でもこの複合的な要素があるからこそ人は同じドレミファソラシドでも何の楽器の音か、バイク的に言うと単気筒や四気筒などの排気音を聴き分ける事が出来て好みが生まれるという話。
とはいえ難しすぎるのでここらへんはすっ飛ばして、メーカーが良い排気音を出すためにやっていることについて物凄く簡単に話をしたいと思います。
メーカーが行っている排気音つまり音色を良くするための創意工夫として一番分かりやすいのが周波数(音の高さ)の調律です。
例えばバイク乗りは力強さを感じる事から100Hz以下の低音を好む傾向があると言われており、メーカーの開発者たちは100Hz以下の周波数を強めたりしているんですが、ここでミソとなるのが
「単純にその周波数の音圧(音圧)を上げているわけではない」
という事。
何故なら単純に強める、つまり音圧を上げてしまうと騒音規制をオーバーしてしまうから・・・じゃあどうしているのか。
『狙った音域(周波数)以外を弱める』
という事をやってるんです。
こうしてバイク乗りが好む音色、ひいてはバイク乗りが好む排気音を作っている。
具体的にどういう手段を用いているのかというと象徴的なのが
『レゾネータ(共鳴器)』
というやつで、NC750を例に出すとサイレンサーでエンジンから来る排気(音源)を多段膨張室という広い部屋に導き全体の音圧を抑えつつ(薄めつつ)、レゾネータ室でそれでも下がらない特定の周波数だけを抑えるノイズ除去のような事をしている。
ただこのレゾネータはピンポイント消音というだけあり、径や体積がほんの少し変わるだけでノイズ除去どころかノイズ増幅装置となってしまい聴けたもんじゃない排気音になったりもする。
そんな紙一重の調整をメーカーの人たちは取り入れて排気音を作ってるんです。まさに調律といえますね。
ちなみにパンチング孔はピューという気流音を発生させないためにあります。
それ以外に良い音色のためにやっている事としては例えば膨張室式の部屋を減らすことで共鳴や籠もりを減らし歯切れを良くしたり、排気口の口径を大きくする事で低周波を強調させたりする手法。
あと面白いのがエキゾーストパイプの径や長さをシリンダー毎に意図的にバラバラにするクルーザー系に多い手法で、そうすると何が起こるのかというと
「トッ、トッ、トッ、トッ、」
と本来なら奏でるところを
「ト、ドッ、ト、ドッ」
と奏でたり
「ドト、ドト」
と点火タイミングとはまた違う起伏がある排気音を奏でるようになる。

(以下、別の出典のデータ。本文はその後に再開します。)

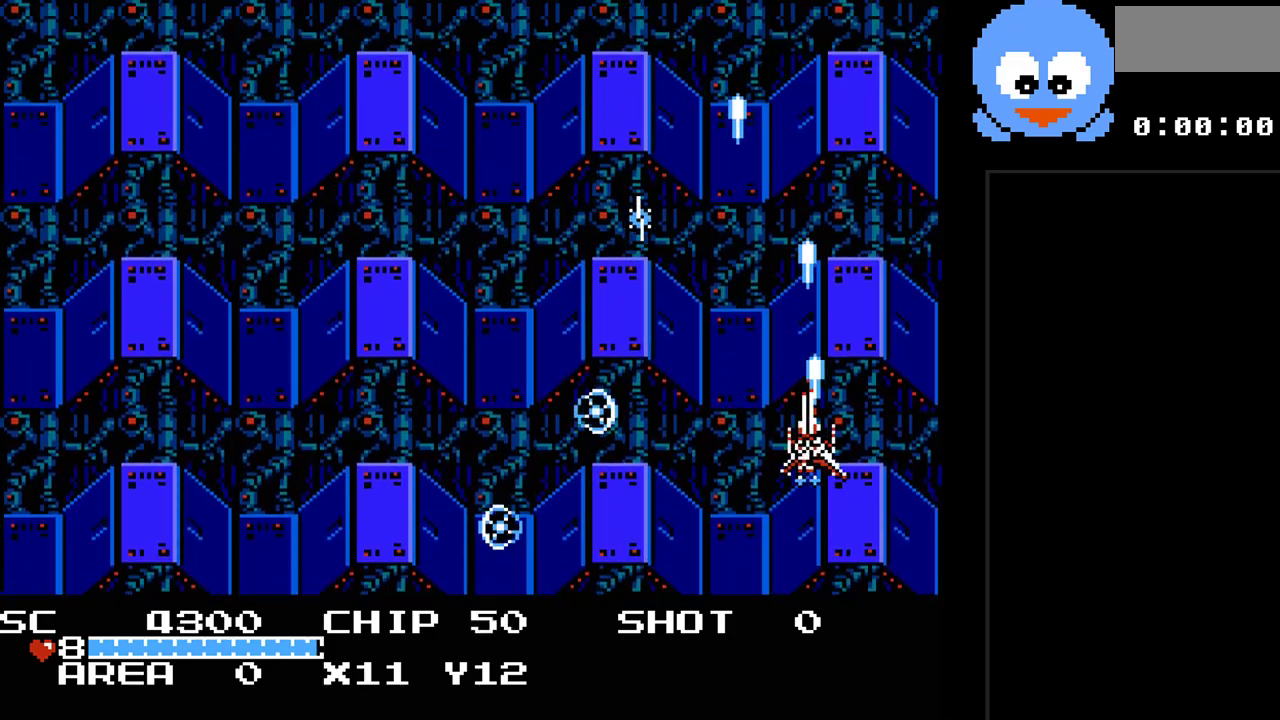
{"buttons": ["Y"], "events": [[50, "DPAD_UP", "up"], [167, "DPAD_DOWN", "down"], [200, "DPAD_LEFT", "up"], [233, "DPAD_DOWN", "up"], [267, "DPAD_UP", "down"], [333, "DPAD_UP", "up"]]}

狙いはもちろん鼓動感のある音色にするため。
もしかすると今ひとつピンと来ない人も居るかも知れません。でもそんな人ですら絶対に分かる音色を魅力的にする手法というか機構が一つある・・・それは可変バルブです。
バイクで有名なHYPER VTECを例に上げると、低中回転時は2バルブ駆動する一方で高回転になると4バルブ駆動になる。これは管楽器において吹き方を変えることと同義なので周波数ひいては音色がガラッと変わります。
この音色変化が乗り手を非常に高揚させる事が分かっている。
「VTECがたまらないぜ」
と酔いしれているオーナーが二輪四輪問わず多い要因は実はバルブ切り替えによる性能アップよりもこの
『音色変化という心理的な要素(加速感)』
が大きいんです。
ちなみに開閉制御がある排気デバイスや圧によって切り替わる復路化された排気吐出口なども同じような効果がある。
直近のモデルでいえばCBR1000RR-Rが非常に分かりやすいんですが、あれの排気音が凄く良いと言われているのもアクラポビッチだからではなく大きな音色変化があるから。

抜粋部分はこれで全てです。